What you have to do => Repeat each record word for word. Leave nothing out.
━━━━━━━━━━━━━━━━━━━━
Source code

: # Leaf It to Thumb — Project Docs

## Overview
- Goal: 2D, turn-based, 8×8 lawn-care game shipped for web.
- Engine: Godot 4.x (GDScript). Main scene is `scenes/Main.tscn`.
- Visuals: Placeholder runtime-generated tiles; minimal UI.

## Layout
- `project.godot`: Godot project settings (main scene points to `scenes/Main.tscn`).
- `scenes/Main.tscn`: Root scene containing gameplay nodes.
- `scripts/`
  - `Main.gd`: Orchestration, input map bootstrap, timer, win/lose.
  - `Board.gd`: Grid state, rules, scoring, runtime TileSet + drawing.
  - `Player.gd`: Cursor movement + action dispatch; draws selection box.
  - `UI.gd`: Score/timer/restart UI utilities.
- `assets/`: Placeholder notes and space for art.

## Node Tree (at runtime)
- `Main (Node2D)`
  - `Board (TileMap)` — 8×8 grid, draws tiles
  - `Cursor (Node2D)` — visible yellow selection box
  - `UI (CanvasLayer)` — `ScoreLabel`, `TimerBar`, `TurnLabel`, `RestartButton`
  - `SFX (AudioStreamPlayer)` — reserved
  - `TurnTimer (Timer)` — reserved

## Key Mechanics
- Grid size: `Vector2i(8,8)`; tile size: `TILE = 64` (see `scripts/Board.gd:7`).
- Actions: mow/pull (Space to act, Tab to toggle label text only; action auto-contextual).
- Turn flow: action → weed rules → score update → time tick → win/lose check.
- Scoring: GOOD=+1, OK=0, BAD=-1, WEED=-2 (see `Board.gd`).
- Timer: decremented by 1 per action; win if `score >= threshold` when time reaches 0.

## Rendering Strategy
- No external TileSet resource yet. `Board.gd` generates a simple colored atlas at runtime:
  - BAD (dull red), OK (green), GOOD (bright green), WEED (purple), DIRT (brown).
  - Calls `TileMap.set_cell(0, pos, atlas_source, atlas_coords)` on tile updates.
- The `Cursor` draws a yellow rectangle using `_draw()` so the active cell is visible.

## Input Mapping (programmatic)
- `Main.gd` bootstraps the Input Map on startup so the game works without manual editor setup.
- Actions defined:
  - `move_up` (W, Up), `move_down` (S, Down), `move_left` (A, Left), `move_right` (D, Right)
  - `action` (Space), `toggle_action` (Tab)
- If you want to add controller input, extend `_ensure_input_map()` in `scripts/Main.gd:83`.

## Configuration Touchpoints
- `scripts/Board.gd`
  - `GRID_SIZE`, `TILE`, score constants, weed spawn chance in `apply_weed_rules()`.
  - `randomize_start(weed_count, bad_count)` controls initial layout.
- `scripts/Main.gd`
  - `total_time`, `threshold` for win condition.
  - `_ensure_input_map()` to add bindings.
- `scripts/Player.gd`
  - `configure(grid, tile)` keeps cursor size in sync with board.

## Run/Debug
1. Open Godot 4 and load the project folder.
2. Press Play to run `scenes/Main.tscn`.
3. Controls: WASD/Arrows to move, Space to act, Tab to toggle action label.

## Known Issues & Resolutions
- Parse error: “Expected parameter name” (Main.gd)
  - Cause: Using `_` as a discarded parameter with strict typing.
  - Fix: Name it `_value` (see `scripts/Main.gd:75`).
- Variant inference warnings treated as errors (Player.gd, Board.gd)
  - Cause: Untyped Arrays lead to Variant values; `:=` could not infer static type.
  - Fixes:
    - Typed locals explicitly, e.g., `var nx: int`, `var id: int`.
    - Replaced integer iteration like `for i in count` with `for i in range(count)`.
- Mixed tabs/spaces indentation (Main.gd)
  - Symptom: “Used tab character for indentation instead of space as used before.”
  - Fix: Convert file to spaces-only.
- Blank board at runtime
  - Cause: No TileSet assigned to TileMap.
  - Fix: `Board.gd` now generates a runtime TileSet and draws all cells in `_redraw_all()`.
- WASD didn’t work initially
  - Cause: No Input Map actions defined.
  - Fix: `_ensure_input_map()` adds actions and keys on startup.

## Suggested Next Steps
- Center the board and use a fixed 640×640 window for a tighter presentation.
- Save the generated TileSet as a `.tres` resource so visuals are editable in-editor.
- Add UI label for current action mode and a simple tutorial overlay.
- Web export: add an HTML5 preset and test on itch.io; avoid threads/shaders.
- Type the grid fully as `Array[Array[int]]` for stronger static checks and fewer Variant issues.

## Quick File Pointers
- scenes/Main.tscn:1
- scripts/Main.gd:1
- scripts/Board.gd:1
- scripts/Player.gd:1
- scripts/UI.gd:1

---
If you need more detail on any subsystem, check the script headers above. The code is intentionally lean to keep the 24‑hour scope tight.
━━━━━━━━━━━━━━━━━━━━
Problem solution =>
Source code

: # Leaf It to Thumb — Project Docs

## Overview
- Goal: 2D, turn-based, 8×8 lawn-care game shipped for web.
- Engine: Godot 4.x (GDScript). Main scene is `scenes/Main.tscn`.
- Visuals: Placeholder runtime-generated tiles; minimal UI.

## Layout
- `project.godot`: Godot project settings (main scene points to `scenes/Main.tscn`).
- `scenes/Main.tscn`: Root scene containing gameplay nodes.
- `scripts/`
  - `Main.gd`: Orchestration, input map bootstrap, timer, win/lose.
  - `Board.gd`: Grid state, rules, scoring, runtime TileSet + drawing.
  - `Player.gd`: Cursor movement + action dispatch; draws selection box.
  - `UI.gd`: Score/timer/restart UI utilities.
- `assets/`: Placeholder notes and space for art.

## Node Tree (at runtime)
- `Main (Node2D)`
  - `Board (TileMap)` — 8×8 grid, draws tiles
  - `Cursor (Node2D)` — visible yellow selection box
  - `UI (CanvasLayer)` — `ScoreLabel`, `TimerBar`, `TurnLabel`, `RestartButton`
  - `SFX (AudioStreamPlayer)` — reserved
  - `TurnTimer (Timer)` — reserved

## Key Mechanics
- Grid size: `Vector2i(8,8)`; tile size: `TILE = 64` (see `scripts/Board.gd:7`).
- Actions: mow/pull (Space to act, Tab to toggle label text only; action auto-contextual).
- Turn flow: action → weed rules → score update → time tick → win/lose check.
- Scoring: GOOD=+1, OK=0, BAD=-1, WEED=-2 (see `Board.gd`).
- Timer: decremented by 1 per action; win if `score >= threshold` when time reaches 0.

## Rendering Strategy
- No external TileSet resource yet. `Board.gd` generates a simple colored atlas at runtime:
  - BAD (dull red), OK (green), GOOD (bright green), WEED (purple), DIRT (brown).
  - Calls `TileMap.set_cell(0, pos, atlas_source, atlas_coords)` on tile updates.
- The `Cursor` draws a yellow rectangle using `_draw()` so the active cell is visible.

## Input Mapping (programmatic)
- `Main.gd` bootstraps the Input Map on startup so the game works without manual editor setup.
- Actions defined:
  - `move_up` (W, Up), `move_down` (S, Down), `move_left` (A, Left), `move_right` (D, Right)
  - `action` (Space), `toggle_action` (Tab)
- If you want to add controller input, extend `_ensure_input_map()` in `scripts/Main.gd:83`.

## Configuration Touchpoints
- `scripts/Board.gd`
  - `GRID_SIZE`, `TILE`, score constants, weed spawn chance in `apply_weed_rules()`.
  - `randomize_start(weed_count, bad_count)` controls initial layout.
- `scripts/Main.gd`
  - `total_time`, `threshold` for win condition.
  - `_ensure_input_map()` to add bindings.
- `scripts/Player.gd`
  - `configure(grid, tile)` keeps cursor size in sync with board.

## Run/Debug
1. Open Godot 4 and load the project folder.
2. Press Play to run `scenes/Main.tscn`.
3. Controls: WASD/Arrows to move, Space to act, Tab to toggle action label.

## Known Issues & Resolutions
- Parse error: “Expected parameter name” (Main.gd)
  - Cause: Using `_` as a discarded parameter with strict typing.
  - Fix: Name it `_value` (see `scripts/Main.gd:75`).
- Variant inference warnings treated as errors (Player.gd, Board.gd)
  - Cause: Untyped Arrays lead to Variant values; `:=` could not infer static type.
  - Fixes:
    - Typed locals explicitly, e.g., `var nx: int`, `var id: int`.
    - Replaced integer iteration like `for i in count` with `for i in range(count)`.
- Mixed tabs/spaces indentation (Main.gd)
  - Symptom: “Used tab character for indentation instead of space as used before.”
  - Fix: Convert file to spaces-only.
- Blank board at runtime
  - Cause: No TileSet assigned to TileMap.
  - Fix: `Board.gd` now generates a runtime TileSet and draws all cells in `_redraw_all()`.
- WASD didn’t work initially
  - Cause: No Input Map actions defined.
  - Fix: `_ensure_input_map()` adds actions and keys on startup.

## Suggested Next Steps
- Center the board and use a fixed 640×640 window for a tighter presentation.
- Save the generated TileSet as a `.tres` resource so visuals are editable in-editor.
- Add UI label for current action mode and a simple tutorial overlay.
- Web export: add an HTML5 preset and test on itch.io; avoid threads/shaders.
- Type the grid fully as `Array[Array[int]]` for stronger static checks and fewer Variant issues.

## Quick File Pointers
- scenes/Main.tscn:1
- scripts/Main.gd:1
- scripts/Board.gd:1
- scripts/Player.gd:1
- scripts/UI.gd:1

---
If you need more detail on any subsystem, check the script headers above. The code is intentionally lean to keep the 24‑hour scope tight.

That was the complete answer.